*** Begin section ***

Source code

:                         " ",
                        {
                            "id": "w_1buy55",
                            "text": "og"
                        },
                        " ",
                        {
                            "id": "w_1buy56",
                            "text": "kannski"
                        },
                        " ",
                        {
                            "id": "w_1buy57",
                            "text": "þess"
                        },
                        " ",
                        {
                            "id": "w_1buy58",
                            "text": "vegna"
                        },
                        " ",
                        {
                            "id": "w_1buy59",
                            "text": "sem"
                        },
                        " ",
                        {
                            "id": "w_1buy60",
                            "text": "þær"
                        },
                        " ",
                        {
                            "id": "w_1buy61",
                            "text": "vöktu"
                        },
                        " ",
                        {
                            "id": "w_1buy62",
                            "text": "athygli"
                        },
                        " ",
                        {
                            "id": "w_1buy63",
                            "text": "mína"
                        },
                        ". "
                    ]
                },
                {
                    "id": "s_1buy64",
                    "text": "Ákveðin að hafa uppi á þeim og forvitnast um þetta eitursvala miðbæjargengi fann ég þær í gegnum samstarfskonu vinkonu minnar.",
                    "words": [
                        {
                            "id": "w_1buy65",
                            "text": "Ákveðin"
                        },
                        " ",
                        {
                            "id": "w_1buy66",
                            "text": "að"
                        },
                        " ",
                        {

*** End section ***

** Problem requirements **
Transcribe the data. Leave every line exactly as it is.

** Problem solution **
Source code

:                         " ",
                        {
                            "id": "w_1buy55",
                            "text": "og"
                        },
                        " ",
                        {
                            "id": "w_1buy56",
                            "text": "kannski"
                        },
                        " ",
                        {
                            "id": "w_1buy57",
                            "text": "þess"
                        },
                        " ",
                        {
                            "id": "w_1buy58",
                            "text": "vegna"
                        },
                        " ",
                        {
                            "id": "w_1buy59",
                            "text": "sem"
                        },
                        " ",
                        {
                            "id": "w_1buy60",
                            "text": "þær"
                        },
                        " ",
                        {
                            "id": "w_1buy61",
                            "text": "vöktu"
                        },
                        " ",
                        {
                            "id": "w_1buy62",
                            "text": "athygli"
                        },
                        " ",
                        {
                            "id": "w_1buy63",
                            "text": "mína"
                        },
                        ". "
                    ]
                },
                {
                    "id": "s_1buy64",
                    "text": "Ákveðin að hafa uppi á þeim og forvitnast um þetta eitursvala miðbæjargengi fann ég þær í gegnum samstarfskonu vinkonu minnar.",
                    "words": [
                        {
                            "id": "w_1buy65",
                            "text": "Ákveðin"
                        },
                        " ",
                        {
                            "id": "w_1buy66",
                            "text": "að"
                        },
                        " ",
                        {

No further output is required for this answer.